The Chicago Defender was founded in 1905 by Robert Sengstacke Abbott. Abbott published the first issue, a run of 300 copies, on May 6, 1905. The Defender began as a four-page weekly handbill filled with local news and reproductions of clippings from other newspapers. Abbott initially sold both subscriptions and advertising for the paper himself by going door-to-door throughout Chicago, Illinois.
Abbott used the Defender as a forum to attack racial injustice from the outset, and included a front-page heading on every issue that read, “American Race Justice Must Be Destroyed”. The Defender was a leading advocate in the fight against racial, economic, and social discrimination. It championed equal employment and fair housing for blacks, and boldly reported on lynchings, rapes, and black disfranchisement. What began as a four-page handbill had become by 1915 a popular local newspaper with a weekly circulation of 16,000.
The Defender, however, saw its major growth during the Great Migration and is credited as being a major catalyst for that movement of half a million blacks from the South to the North between 1915 and 1920. Abbott used black Pullman Porters and entertainers to transport his paper across the Mason-Dixon Line. Often after being smuggled to the South, it is estimated that many copies of the Defender were read by four to five African Americans, who passed it from person to person and read it aloud wherever blacks congregated. Included in its pages were articles and editorials which tried to convince its oppressed southern readers to move north. Abbott even printed copies of train schedules and job listings to entice southern blacks to relocate. The black population of Chicago increased 148 percent from 1910 to 1920 with plenty of support and encouragement from the Defender.
The Defender grew with the migration north. By 1917 it became the first African American paper to reach a circulation of 100,000 copies and to achieve national circulation. By 1920 its circulation reached 230,000 copies per week. Throughout the years, the Defender had many notable columnists, including Walter White and Langston Hughes.
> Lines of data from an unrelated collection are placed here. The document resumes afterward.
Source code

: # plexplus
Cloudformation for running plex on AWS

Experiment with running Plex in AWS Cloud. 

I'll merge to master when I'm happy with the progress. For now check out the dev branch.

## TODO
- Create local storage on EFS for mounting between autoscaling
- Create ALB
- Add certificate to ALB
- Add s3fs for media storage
It also published early works of poet Gwendolyn Brooks; the first African American to win a Pulitzer Prize in any category. As a result of the Defender’s success Robert Abbott became one of the first African American millionaires.
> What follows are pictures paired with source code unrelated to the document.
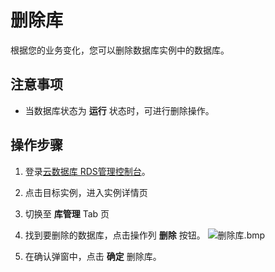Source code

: # 删除库
根据您的业务变化，您可以删除数据库实例中的数据库。

## 注意事项
* 当数据库状态为 **运行** 状态时，可进行删除操作。

## 操作步骤
1. 登录[云数据库 RDS管理控制台](https://rds-console.jdcloud.com/database)。
2. 点击目标实例，进入实例详情页
3. 切换至 **库管理** Tab 页
4. 找到要删除的数据库，点击操作列 **删除** 按钮。
![删除库.bmp](https://img1.jcloudcs.com/cms/19162955-b477-44f9-bf80-3ac3fe7e100a20180309152927.bmp) 

5. 在确认弹窗中，点击 **确定** 删除库。

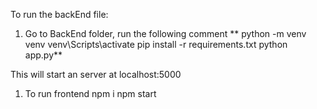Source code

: To run the backEnd file:

1) Go to BackEnd folder, run the following comment
 ** python -m venv venv
  venv\Scripts\activate
  pip install -r requirements.txt
  python app.py**

This will start an server at localhost:5000

1) To run frontend
  npm i
  npm start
Upon Abbott’s death in 1940, John H. Sengstacke, Abbott’s nephew, assumed control of the Defender. Stengstacke continued the fight for racial equality. On February 6, 1956, The Defender became a daily and was renamed the Chicago Daily Defender. At the time it was the largest black-owned daily newspaper in the world. In 1965, Stengstacke purchased long-time rival newspaper The Pittsburgh Courier and added it to his chain of papers which includes The Michigan Chronicle in Detroit, Michigan, and The Tri-State Defender in Memphis, Tennessee. Sengstacke remained publisher of the Defender until his death in 1997.